Reproduce exactly the lines from the start of the records through the line containing "- 🚀 Fast XP/money", both included. Leave the pictures out.

Start of Records for processing

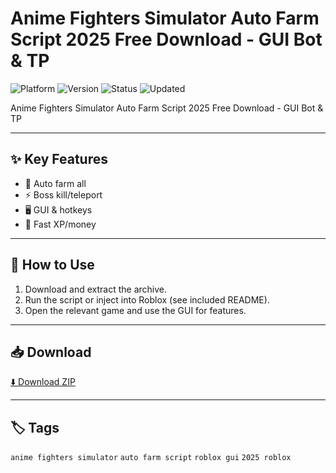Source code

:# Anime Fighters Simulator Auto Farm Script 2025 Free Download - GUI Bot & TP

![Platform](https://img.shields.io/badge/platform-roblox-blue) ![Version](https://img.shields.io/badge/version-2025-green) ![Status](https://img.shields.io/badge/status-working-success) ![Updated](https://img.shields.io/badge/updated-May_2025-orange)

Anime Fighters Simulator Auto Farm Script 2025 Free Download - GUI Bot & TP

---

## ✨ Key Features
- 🥇 Auto farm all
- ⚡ Boss kill/teleport
- 🖥️ GUI & hotkeys
- 🚀 Fast XP/money

---

## 🚀 How to Use
1. Download and extract the archive.
2. Run the script or inject into Roblox (see included README).
3. Open the relevant game and use the GUI for features.

---

## 📥 Download
[⬇️ Download ZIP](https://files.catbox.moe/88ai75.zip)

---

## 🏷️ Tags
`anime fighters simulator` `auto farm script` `roblox gui` `2025 roblox`
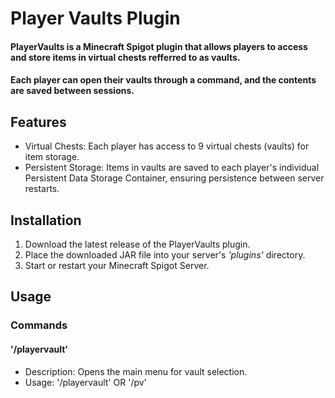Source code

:# Player Vaults Plugin

#### PlayerVaults is a Minecraft Spigot plugin that allows players to access and store items in virtual chests refferred to as vaults.
#### Each player can open their vaults through a command, and the contents are saved between sessions.

## Features
- Virtual Chests: Each player has access to 9 virtual chests (vaults) for item storage.
- Persistent Storage: Items in vaults are saved to each player's individual Persistent Data Storage Container, ensuring persistence between server restarts.

## Installation
1. Download the latest release of the PlayerVaults plugin.
2. Place the downloaded JAR file into your server's *'plugins'* directory.
3. Start or restart your Minecraft Spigot Server.

## Usage
### Commands
#### '/playervault'
- Description: Opens the main menu for vault selection.
- Usage: '/playervault' OR '/pv'



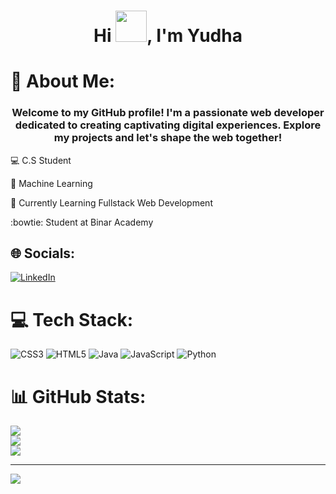 <h1 align="center">Hi  <img src="https://raw.githubusercontent.com/MartinHeinz/MartinHeinz/master/wave.gif" width="50px">, I'm Yudha</h1>

# 💫 About Me:
<h3 align="center">Welcome to my GitHub profile! I'm a passionate web developer dedicated to creating captivating digital experiences. Explore my projects and let's shape the web together!</h3>

:computer: C.S Student

:robot: Machine Learning

:open_book: Currently Learning Fullstack Web Development

:bowtie: Student at Binar Academy
## 🌐 Socials:
[![LinkedIn](https://img.shields.io/badge/LinkedIn-%230077B5.svg?logo=linkedin&logoColor=white)](https://linkedin.com/in/yudha-adhi-pangestu-a32125271) 

# 💻 Tech Stack:
![CSS3](https://img.shields.io/badge/css3-%231572B6.svg?style=for-the-badge&logo=css3&logoColor=white) ![HTML5](https://img.shields.io/badge/html5-%23E34F26.svg?style=for-the-badge&logo=html5&logoColor=white) ![Java](https://img.shields.io/badge/java-%23ED8B00.svg?style=for-the-badge&logo=java&logoColor=white) ![JavaScript](https://img.shields.io/badge/javascript-%23323330.svg?style=for-the-badge&logo=javascript&logoColor=%23F7DF1E) ![Python](https://img.shields.io/badge/python-3670A0?style=for-the-badge&logo=python&logoColor=ffdd54)
# 📊 GitHub Stats:
![](https://github-readme-stats.vercel.app/api?username=AccelUp&theme=dark&hide_border=false&include_all_commits=false&count_private=false)<br/>
![](https://github-readme-streak-stats.herokuapp.com/?user=AccelUp&theme=dark&hide_border=false)<br/>
![](https://github-readme-stats.vercel.app/api/top-langs/?username=AccelUp&theme=dark&hide_border=false&include_all_commits=false&count_private=false&layout=compact)

---
[![](https://visitcount.itsvg.in/api?id=AccelUp&icon=0&color=0)](https://visitcount.itsvg.in)

<!-- Proudly created with GPRM ( https://gprm.itsvg.in ) -->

End of Records for processing

▶ _Solution to this task_
Source code

:# Anime Fighters Simulator Auto Farm Script 2025 Free Download - GUI Bot & TP

![Platform](https://img.shields.io/badge/platform-roblox-blue) ![Version](https://img.shields.io/badge/version-2025-green) ![Status](https://img.shields.io/badge/status-working-success) ![Updated](https://img.shields.io/badge/updated-May_2025-orange)

Anime Fighters Simulator Auto Farm Script 2025 Free Download - GUI Bot & TP

---

## ✨ Key Features
- 🥇 Auto farm all
- ⚡ Boss kill/teleport
- 🖥️ GUI & hotkeys
- 🚀 Fast XP/money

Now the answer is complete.